▶ [Requirement]: Please find every line in the records below that contains the word "hand", and copy it.

+ + + + +

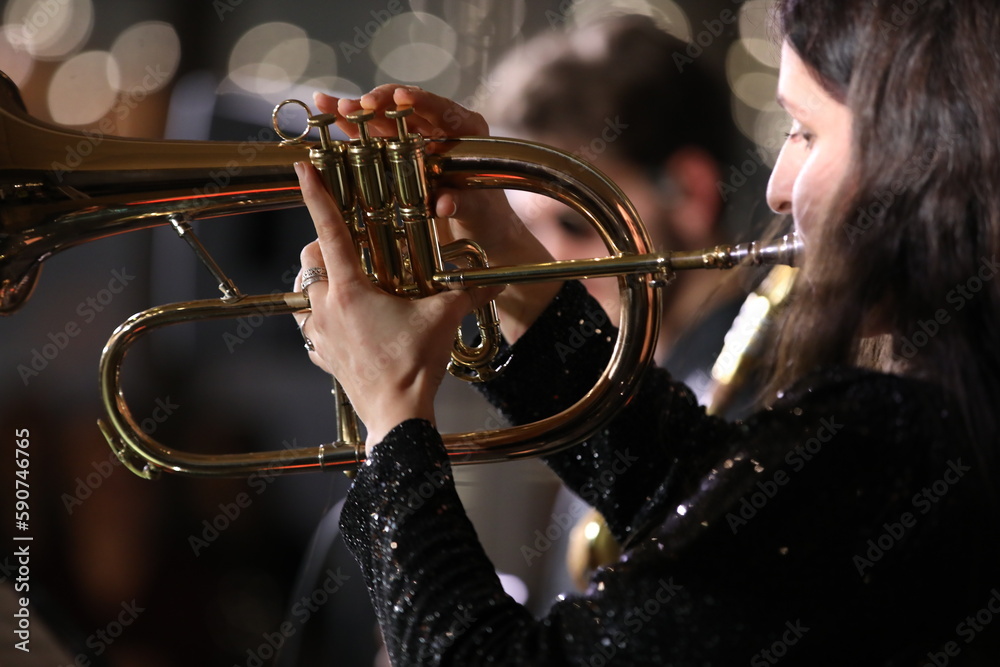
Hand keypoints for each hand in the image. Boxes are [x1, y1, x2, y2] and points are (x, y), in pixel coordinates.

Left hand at [293, 160, 499, 452]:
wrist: (397, 414)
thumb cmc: (415, 365)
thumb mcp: (444, 319)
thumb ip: (466, 293)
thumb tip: (495, 279)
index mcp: (351, 289)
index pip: (329, 230)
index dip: (315, 195)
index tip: (302, 167)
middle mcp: (327, 308)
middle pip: (309, 260)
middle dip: (322, 245)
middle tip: (349, 246)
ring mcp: (321, 335)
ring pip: (303, 294)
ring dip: (318, 283)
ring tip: (343, 283)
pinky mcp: (324, 357)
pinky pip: (310, 330)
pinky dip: (320, 320)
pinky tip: (343, 325)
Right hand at [313, 85, 561, 341]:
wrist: (480, 232)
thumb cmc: (485, 218)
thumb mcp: (477, 211)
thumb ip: (461, 203)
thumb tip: (444, 204)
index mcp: (465, 131)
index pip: (440, 108)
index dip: (419, 100)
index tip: (401, 98)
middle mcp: (439, 127)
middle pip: (404, 107)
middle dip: (378, 104)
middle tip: (356, 106)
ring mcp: (415, 137)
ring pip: (383, 118)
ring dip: (355, 112)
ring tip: (329, 104)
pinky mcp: (398, 151)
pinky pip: (373, 135)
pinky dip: (351, 126)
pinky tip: (327, 111)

+ + + + +

▶ [Solution to this exercise]:
Hand keypoints for each hand in the image. Boxes are [x1, y1, x2, y2] and points are (x, y), in pixel coordinates.
Left hand at [293, 160, 499, 452]:
Right hand at [313, 85, 561, 341]:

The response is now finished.